You need to record it anyway, because this is a business expense which you can set against your affiliate earnings to reduce tax. Oh yes, once you start making money the IRA, or local tax office will want their cut.
That is not a reason to spend lots of money on your business, though! Only spend what you need, and control it with cashflow affiliate marketing.
Control your advertising costs
Once you start advertising, you will need to watch what you spend on ads carefully. At most of the pay-per-click search engines, like Google Adwords and MSN Ad Center you can decide what your maximum bid should be for each ad, and you can decide your daily or monthly spending limit.
With cashflow affiliate marketing you will be deciding in advance what you want to risk on each ad. This will depend not on what you think about your ad or the product, but will be a set amount of the funds you are ready to spend that month. Let's say you decide to spend $300 in the first month, and want to divide that between three campaigns. This means you will limit each campaign to $100 in the first month, or $3 a day.
Work out how many sales you need for each 100 clicks
Also, once you find out what your pay-per-clicks actually are for each ad, you will need to work out how many you need to sell for each 100 clicks to make money. This will determine whether the campaign is worthwhile. Again, this is cashflow affiliate marketing.

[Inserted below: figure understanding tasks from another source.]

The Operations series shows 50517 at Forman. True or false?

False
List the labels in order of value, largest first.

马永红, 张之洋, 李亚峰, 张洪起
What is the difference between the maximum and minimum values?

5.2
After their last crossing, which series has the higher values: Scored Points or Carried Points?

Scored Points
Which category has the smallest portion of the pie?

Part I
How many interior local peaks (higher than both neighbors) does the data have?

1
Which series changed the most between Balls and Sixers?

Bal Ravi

You may think $3 a day is not much, but your aim with your first ads is to find the profitable ones. Of course, in each campaign you will run two ads at the same time, and set them to run for half the number of impressions so you can see which is the best ad.
After a week, you replace the ad that is doing worse with a new one, and keep comparing. This is one of the principles of cashflow affiliate marketing.
Set an end date
The next most important thing is to set an end date for each ad, and this will be at the end of the month. If you decide not to run the ad that long you can easily stop it. On the other hand, if the ad is profitable, you let it run, increasing the daily or monthly spend limit.
The reason why it is necessary to put an end date on each ad is that it is easy to get involved in doing other marketing, and to suddenly find that a losing ad has run for two months.
After two weeks, you may have enough impressions to decide whether the ads are worth continuing. Really, you need 100 clicks to be sure, but if you get to 75 clicks and no takers, and the cost per click is quite high, you might want to can the ad.
Follow the principles of cashflow marketing, keeping records of each campaign, and you will find you make money, not lose it.